- TASK TO COMPLETE: In the entries below, rewrite everything from the line containing "order: Solanales" down to the line containing "order: Polypodiales" as a JSON list of strings, one string per line, with both of those lines included and any blank lines skipped.
-------------------------
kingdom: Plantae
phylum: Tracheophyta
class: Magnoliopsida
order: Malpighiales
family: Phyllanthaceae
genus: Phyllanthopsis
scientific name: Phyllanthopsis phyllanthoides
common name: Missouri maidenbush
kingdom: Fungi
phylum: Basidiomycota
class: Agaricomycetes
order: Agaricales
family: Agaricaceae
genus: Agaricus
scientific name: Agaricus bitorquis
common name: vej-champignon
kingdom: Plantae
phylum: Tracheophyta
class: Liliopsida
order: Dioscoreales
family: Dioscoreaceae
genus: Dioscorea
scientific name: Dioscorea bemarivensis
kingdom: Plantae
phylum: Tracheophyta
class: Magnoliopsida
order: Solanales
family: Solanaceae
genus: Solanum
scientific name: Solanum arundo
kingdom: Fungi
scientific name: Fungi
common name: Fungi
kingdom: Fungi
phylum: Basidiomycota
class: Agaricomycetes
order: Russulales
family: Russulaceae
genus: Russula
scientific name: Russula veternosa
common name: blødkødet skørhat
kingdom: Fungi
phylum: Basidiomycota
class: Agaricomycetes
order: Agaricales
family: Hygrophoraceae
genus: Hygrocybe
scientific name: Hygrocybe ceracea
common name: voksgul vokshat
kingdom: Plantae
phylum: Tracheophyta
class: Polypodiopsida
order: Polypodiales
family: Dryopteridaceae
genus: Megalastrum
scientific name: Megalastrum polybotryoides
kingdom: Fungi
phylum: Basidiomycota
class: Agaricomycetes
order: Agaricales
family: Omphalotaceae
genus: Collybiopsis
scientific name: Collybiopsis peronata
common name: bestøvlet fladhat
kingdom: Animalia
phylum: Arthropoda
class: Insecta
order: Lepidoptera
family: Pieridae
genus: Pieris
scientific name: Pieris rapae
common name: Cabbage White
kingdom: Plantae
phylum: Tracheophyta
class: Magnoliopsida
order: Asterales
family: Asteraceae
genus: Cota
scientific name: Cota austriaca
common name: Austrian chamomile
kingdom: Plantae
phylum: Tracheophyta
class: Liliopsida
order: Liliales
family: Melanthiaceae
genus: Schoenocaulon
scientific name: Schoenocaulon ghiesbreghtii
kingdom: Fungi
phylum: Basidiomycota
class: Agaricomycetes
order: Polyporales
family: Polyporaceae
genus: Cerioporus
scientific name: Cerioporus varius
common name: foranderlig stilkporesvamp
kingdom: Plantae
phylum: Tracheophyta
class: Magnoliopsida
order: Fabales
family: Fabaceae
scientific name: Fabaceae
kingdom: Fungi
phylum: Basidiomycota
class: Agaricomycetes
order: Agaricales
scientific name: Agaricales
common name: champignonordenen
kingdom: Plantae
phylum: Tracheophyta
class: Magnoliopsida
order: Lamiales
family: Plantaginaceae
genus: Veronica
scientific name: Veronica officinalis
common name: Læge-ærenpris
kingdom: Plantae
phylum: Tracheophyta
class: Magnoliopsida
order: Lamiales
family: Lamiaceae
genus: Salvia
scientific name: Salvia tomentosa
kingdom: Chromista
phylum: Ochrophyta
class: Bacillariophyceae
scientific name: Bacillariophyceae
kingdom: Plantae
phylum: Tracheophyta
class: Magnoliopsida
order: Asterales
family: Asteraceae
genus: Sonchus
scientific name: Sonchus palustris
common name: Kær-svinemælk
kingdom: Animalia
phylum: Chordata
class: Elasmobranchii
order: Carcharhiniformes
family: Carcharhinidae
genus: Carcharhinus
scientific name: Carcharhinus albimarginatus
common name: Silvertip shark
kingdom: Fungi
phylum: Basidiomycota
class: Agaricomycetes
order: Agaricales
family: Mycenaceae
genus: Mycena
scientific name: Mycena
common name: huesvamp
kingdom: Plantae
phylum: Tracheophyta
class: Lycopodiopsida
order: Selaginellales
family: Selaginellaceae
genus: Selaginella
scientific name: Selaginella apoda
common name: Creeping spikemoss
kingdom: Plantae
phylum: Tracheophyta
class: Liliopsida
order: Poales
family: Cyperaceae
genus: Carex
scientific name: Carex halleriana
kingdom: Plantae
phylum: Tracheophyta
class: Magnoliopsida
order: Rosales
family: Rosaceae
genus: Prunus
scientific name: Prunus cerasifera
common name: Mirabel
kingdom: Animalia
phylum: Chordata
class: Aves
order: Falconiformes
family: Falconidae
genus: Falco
-------------------------
- REPLY:
[
  "order: Solanales",
  "family: Solanaceae",
  "genus: Solanum",
  "scientific name: Solanum arundo",
  "kingdom: Fungi",
  "scientific name: Fungi",
  "common name: Fungi",
  "kingdom: Fungi",
  "phylum: Basidiomycota",
  "class: Agaricomycetes",
  "order: Russulales",
  "family: Russulaceae",
  "genus: Russula",
  "scientific name: Russula veternosa",
  "common name: blødkødet skørhat",
  "kingdom: Fungi",
  "phylum: Basidiomycota",
  "class: Agaricomycetes",
  "order: Agaricales",
  "family: Hygrophoraceae",
  "genus: Hygrocybe",
  "scientific name: Hygrocybe ceracea",
  "common name: voksgul vokshat",
  "kingdom: Plantae",
  "phylum: Tracheophyta",
  "class: Polypodiopsida",
  "order: Polypodiales"
]